Problems to solve:
1. Reproduce the part of the LEED excerpt between "LEED (Leadership in" and "practical and measurable.", inclusive.
2. List every credit that the LEED excerpt assigns to the Energy and Atmosphere category.
3. Turn the LEED excerpt's paragraph beginning "The Proximity Hotel uses 40% less energy" into a bulleted list that keeps its main facts.

Page excerpt:
[START]

LEED (Leadership in Energy and Environmental Design) is a green building certification system developed by the U.S. Green Building Council® (USGBC®). LEED helps building owners and operators implement green building design, construction, operation, and maintenance solutions that are both practical and measurable.

LEED makes good business sense for both building owners and tenants. Green buildings are cost effective. According to the USGBC, “The cost per square foot for buildings seeking LEED certification falls into the existing range of costs for buildings not seeking LEED certification. An upfront investment of 2% in green building design, on average, results in life cycle savings of 20% of the total construction costs – more than ten times the initial investment.”  With lower operating costs and better indoor environmental quality, green buildings are easier to sell and lease than conventional buildings.

Proximity HotelProximity Hotel

The Proximity Hotel in Greensboro, North Carolina, is the first hotel in the United States to receive LEED certification at the Platinum level from the U.S. Green Building Council. Combining luxury with energy efficiency and environmental sustainability, the hotel places the highest priority on guest comfort. The owner’s goal is a sustainable, energy efficient hotel that never compromises guest comfort.
The Proximity Hotel uses 40% less energy than a similar building without green building techniques. Renewable energy provides 35% of the electricity, and a solar thermal system provides 60% of the hot water. The building’s HVAC (heating, ventilation, air conditioning) equipment and refrigeration equipment minimize emissions that contribute to ozone depletion and climate change. These energy goals have been achieved at a luxury hotel with eight floors, 147 rooms, 5000 square feet of event space, and a restaurant.


Energy and Atmosphere (EA) is one of the LEED environmental categories. It involves three prerequisites and six credits:

•    Prerequisite 1: Fundamental Commissioning of the Building Energy Systems
•    Prerequisite 2: Minimum Energy Performance
•    Prerequisite 3: Fundamental Refrigerant Management
•    Credit 1: Optimize Energy Performance
•    Credit 2: On-Site Renewable Energy
•    Credit 3: Enhanced Commissioning
•    Credit 4: Enhanced Refrigerant Management
•    Credit 5: Measurement & Verification
•    Credit 6: Green Power

Prerequisite 2, Credit 1, and Credit 5 focus on energy efficiency. Excessive consumption of energy damages both the environment and the economy.

[END]

Given information:
[START]

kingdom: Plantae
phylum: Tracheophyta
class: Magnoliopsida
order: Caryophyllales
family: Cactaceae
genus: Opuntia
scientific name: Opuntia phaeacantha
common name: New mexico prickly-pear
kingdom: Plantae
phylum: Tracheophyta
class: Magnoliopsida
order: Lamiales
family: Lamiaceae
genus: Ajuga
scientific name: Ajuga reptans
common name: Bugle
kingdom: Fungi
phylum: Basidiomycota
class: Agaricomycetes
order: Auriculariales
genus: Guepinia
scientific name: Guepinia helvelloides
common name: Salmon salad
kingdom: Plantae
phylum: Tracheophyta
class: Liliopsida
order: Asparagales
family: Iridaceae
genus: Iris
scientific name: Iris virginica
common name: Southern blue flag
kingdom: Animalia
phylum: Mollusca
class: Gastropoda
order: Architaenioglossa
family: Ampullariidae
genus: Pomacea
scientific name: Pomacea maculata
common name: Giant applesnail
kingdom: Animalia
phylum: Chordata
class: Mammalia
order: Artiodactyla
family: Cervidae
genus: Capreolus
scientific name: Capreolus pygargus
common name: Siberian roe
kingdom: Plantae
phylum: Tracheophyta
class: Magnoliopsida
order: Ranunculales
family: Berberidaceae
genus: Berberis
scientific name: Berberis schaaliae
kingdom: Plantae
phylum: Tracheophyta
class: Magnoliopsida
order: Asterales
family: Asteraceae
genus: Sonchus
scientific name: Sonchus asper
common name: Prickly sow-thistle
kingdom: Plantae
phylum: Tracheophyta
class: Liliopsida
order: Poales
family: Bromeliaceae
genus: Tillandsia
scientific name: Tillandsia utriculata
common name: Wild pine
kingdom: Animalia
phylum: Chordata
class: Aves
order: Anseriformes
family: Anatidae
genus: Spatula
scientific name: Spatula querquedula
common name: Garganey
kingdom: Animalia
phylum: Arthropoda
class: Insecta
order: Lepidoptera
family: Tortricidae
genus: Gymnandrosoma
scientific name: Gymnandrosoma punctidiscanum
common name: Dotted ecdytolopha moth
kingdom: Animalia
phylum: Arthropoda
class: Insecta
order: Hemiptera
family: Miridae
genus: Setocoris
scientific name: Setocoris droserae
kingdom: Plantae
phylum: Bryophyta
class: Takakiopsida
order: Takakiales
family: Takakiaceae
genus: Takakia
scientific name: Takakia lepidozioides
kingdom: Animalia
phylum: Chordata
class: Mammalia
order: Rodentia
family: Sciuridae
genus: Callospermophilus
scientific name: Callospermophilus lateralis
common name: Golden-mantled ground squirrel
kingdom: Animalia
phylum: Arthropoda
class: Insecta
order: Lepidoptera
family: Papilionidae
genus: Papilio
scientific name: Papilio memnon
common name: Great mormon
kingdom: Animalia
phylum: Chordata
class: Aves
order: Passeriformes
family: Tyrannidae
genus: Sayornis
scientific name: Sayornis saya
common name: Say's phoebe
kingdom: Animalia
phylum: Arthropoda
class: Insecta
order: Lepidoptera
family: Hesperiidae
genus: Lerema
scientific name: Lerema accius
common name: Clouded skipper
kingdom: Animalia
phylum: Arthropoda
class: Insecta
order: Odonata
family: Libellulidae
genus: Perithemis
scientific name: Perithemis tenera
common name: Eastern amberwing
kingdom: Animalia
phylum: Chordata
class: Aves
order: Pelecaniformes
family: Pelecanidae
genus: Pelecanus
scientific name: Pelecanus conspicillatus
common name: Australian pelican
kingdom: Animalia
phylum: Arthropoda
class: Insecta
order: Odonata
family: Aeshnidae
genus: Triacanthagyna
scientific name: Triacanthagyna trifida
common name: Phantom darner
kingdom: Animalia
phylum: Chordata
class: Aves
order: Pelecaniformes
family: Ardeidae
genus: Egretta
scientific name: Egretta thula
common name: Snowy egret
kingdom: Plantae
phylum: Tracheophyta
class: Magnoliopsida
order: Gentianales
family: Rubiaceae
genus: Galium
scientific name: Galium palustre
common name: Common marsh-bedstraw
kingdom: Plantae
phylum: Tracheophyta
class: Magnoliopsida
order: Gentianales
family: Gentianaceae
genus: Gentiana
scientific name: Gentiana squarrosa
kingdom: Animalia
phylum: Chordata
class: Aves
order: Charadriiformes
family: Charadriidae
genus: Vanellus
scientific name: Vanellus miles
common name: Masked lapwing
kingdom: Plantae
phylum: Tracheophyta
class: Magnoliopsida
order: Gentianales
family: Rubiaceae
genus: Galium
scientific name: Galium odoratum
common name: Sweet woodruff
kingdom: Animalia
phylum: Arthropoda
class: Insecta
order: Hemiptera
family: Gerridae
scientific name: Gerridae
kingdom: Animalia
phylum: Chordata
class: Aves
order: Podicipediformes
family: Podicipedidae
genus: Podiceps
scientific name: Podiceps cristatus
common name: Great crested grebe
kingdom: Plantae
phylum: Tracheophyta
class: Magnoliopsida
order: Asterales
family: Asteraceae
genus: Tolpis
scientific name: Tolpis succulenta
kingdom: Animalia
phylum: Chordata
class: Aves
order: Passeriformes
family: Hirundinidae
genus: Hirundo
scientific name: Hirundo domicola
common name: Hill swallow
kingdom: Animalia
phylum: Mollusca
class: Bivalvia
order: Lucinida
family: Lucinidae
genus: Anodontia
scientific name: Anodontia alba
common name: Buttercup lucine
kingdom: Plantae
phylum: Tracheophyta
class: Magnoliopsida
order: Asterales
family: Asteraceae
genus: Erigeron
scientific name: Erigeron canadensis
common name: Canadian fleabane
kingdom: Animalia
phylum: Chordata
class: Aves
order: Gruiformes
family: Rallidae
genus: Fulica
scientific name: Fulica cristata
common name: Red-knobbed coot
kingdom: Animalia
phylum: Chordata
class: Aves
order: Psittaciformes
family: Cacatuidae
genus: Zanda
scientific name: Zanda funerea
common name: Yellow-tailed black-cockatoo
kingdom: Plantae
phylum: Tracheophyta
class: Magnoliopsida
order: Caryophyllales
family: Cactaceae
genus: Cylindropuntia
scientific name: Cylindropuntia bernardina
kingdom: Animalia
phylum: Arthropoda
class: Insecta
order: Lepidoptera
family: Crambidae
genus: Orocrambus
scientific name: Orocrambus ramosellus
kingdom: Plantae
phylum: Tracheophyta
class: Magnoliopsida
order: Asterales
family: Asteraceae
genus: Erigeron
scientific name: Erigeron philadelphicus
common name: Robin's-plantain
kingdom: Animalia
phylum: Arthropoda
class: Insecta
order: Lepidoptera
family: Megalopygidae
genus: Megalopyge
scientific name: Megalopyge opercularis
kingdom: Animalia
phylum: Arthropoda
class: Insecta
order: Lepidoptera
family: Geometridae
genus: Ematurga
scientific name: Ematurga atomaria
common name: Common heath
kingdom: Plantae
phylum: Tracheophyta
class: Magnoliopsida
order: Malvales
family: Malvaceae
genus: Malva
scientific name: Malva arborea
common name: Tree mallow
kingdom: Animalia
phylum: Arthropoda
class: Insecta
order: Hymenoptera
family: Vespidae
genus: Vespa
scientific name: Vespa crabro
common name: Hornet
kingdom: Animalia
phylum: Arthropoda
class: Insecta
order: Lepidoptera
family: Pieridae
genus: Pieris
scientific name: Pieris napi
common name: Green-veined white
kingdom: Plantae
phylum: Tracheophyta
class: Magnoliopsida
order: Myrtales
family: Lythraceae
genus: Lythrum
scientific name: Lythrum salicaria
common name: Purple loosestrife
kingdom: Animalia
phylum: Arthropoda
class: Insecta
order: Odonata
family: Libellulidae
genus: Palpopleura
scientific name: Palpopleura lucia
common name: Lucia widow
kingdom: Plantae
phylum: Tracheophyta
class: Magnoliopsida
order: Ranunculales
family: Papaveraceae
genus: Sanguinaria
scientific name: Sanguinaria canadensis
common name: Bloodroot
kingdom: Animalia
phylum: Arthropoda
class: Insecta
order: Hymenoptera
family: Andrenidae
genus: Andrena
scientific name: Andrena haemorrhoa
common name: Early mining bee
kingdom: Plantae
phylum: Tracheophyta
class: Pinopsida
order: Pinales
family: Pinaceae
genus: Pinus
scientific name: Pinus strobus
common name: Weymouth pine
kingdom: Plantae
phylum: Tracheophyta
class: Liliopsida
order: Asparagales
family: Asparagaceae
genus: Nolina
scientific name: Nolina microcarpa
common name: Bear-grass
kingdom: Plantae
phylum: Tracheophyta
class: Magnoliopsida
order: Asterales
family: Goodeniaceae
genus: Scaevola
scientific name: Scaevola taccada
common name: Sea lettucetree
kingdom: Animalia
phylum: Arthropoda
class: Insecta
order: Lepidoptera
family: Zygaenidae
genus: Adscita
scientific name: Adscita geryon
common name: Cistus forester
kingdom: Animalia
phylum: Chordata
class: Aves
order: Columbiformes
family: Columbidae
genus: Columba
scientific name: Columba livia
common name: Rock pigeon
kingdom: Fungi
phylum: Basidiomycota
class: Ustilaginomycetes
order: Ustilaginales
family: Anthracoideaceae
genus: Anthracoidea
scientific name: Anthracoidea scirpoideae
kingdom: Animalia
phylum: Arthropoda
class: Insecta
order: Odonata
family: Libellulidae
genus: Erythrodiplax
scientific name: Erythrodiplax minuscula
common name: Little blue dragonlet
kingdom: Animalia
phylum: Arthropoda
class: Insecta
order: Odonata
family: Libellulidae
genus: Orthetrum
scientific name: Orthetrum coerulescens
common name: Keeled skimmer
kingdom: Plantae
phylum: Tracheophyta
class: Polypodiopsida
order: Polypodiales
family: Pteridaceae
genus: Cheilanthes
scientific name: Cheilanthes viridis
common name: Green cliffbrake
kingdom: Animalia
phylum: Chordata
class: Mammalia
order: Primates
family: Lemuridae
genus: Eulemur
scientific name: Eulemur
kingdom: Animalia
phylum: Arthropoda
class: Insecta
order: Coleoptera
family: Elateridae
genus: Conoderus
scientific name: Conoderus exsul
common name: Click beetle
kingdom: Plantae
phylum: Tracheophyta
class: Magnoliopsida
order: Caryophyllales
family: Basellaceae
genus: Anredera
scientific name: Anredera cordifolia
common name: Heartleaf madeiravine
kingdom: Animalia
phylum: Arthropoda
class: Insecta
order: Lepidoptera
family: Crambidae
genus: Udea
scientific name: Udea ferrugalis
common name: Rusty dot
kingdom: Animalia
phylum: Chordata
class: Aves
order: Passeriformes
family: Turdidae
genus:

[END]

Responses to the exercise:
1.
LEED (Leadership in Energy and Environmental Design) is a green building certification system developed by the U.S. Green Building Council® (USGBC®). LEED helps building owners and operators implement green building design, construction, operation, and maintenance solutions that are both practical and measurable.

2.
- Optimize Energy Performance
- On-Site Renewable Energy
- Enhanced Commissioning
- Enhanced Refrigerant Management
- Measurement & Verification
- Green Power

3.
- Uses 40% less energy than a similar building without green building techniques
- Renewable energy supplies 35% of the electricity
- A solar thermal system supplies 60% of the hot water
- HVAC and refrigeration equipment minimize emissions that contribute to ozone depletion and climate change
- These goals were met at a luxury hotel with eight floors, 147 rooms, 5000 square feet of event space, and a restaurant